*** Opening of Data records ***

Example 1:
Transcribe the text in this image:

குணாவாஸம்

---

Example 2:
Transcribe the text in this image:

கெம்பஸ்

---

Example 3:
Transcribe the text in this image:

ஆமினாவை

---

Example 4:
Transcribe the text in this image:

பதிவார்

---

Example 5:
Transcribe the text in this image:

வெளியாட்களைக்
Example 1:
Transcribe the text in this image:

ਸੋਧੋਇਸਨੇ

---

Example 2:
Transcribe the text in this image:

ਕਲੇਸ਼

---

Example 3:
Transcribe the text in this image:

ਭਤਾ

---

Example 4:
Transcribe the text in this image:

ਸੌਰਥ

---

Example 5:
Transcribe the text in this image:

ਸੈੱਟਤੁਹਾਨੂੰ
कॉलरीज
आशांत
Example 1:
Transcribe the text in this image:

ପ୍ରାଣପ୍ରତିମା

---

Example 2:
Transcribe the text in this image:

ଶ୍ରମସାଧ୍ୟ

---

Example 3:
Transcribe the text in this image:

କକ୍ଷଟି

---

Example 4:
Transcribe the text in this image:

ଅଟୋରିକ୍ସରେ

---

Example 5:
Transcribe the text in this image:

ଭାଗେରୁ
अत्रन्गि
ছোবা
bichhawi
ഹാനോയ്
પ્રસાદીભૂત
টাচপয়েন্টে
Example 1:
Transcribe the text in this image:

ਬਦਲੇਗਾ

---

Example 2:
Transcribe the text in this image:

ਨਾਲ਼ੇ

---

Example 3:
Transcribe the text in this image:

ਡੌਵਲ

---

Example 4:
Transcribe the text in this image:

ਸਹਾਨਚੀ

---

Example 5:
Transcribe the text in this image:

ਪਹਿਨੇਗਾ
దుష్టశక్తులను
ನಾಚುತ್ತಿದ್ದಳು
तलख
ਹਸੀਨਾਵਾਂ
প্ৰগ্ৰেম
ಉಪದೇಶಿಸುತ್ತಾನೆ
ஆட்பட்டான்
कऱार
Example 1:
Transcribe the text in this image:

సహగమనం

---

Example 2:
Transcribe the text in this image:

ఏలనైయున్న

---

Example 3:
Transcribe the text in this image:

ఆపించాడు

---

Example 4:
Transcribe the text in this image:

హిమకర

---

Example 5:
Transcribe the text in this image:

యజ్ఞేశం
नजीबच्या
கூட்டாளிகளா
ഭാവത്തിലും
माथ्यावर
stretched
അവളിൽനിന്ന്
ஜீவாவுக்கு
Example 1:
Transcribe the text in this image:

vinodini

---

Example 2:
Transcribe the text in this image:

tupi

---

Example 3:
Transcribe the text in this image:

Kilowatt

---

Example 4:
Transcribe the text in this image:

*** Close of Data records ***

■ **Assignment**
Restate the listing word for word.

■ **The answer**
Example 1:
Transcribe the text in this image:

குணாவாஸம்

---

Example 2:
Transcribe the text in this image:

கெம்பஸ்

---

Example 3:
Transcribe the text in this image:

ஆமினாவை

---

Example 4:
Transcribe the text in this image:

பதிவார்

---

Example 5:
Transcribe the text in this image:

வெளியாட்களைக்
Example 1:
Transcribe the text in this image:

ਸੋਧੋਇਸਨੇ

---

Example 2:
Transcribe the text in this image:

ਕਲੇਸ਼

---

Example 3:
Transcribe the text in this image:

ਭਤਾ

---

Example 4:
Transcribe the text in this image:

ਸੌਰਥ

---

Example 5:
Transcribe the text in this image:

ਸੈੱਟਤੁਹਾਨੂੰ
कॉलरीज
आशांत
Example 1:
Transcribe the text in this image:

ପ୍ରାଣପ୍ରତିମା

---

Example 2:
Transcribe the text in this image:

ଶ୍ରମସାଧ୍ୟ

---

Example 3:
Transcribe the text in this image:

କକ୍ଷଟି

---

Example 4:
Transcribe the text in this image:

ଅଟୋରିକ୍ସରେ

---

Example 5:
Transcribe the text in this image:

ଭାଗେରୁ
अत्रन्गि
ছোবা
bichhawi
ഹാനോയ്
પ્રસાદીભૂત
টাচপয়েন্টে
Example 1:
Transcribe the text in this image:

ਬਦਲੇਗਾ

---

Example 2:
Transcribe the text in this image:

ਨਾਲ਼ੇ

---

Example 3:
Transcribe the text in this image:

ਡੌਵਲ

---

Example 4:
Transcribe the text in this image:

ਸਹਾਨਚੀ

---

Example 5:
Transcribe the text in this image:

ਪਹਿਨੇਗਾ
దుష్టశక్తులను
ನಾಚುತ್ತಿದ್ದಳು
तलख
ਹਸੀਨਾਵਾਂ
প্ৰগ্ৰেম
ಉಪದೇಶಿಸುತ್ತಾನೆ
ஆட்பட்டான்
कऱार
Example 1:
Transcribe the text in this image:

సహగమనం

---

Example 2:
Transcribe the text in this image:

ఏలనైయున్న

---

Example 3:
Transcribe the text in this image:

ఆపించాడు

---

Example 4:
Transcribe the text in this image:

హిమకర

---

Example 5:
Transcribe the text in this image:

యజ్ఞేశం
नजीबच्या
கூட்டாளிகளா
ഭാവത്തിലും
माथ्यावर
stretched
അവളിൽനിന്ന്
ஜீவாவுக்கு
Example 1:
Transcribe the text in this image:

vinodini

---

Example 2:
Transcribe the text in this image:

tupi

---

Example 3:
Transcribe the text in this image:

Kilowatt

---

Example 4:
Transcribe the text in this image:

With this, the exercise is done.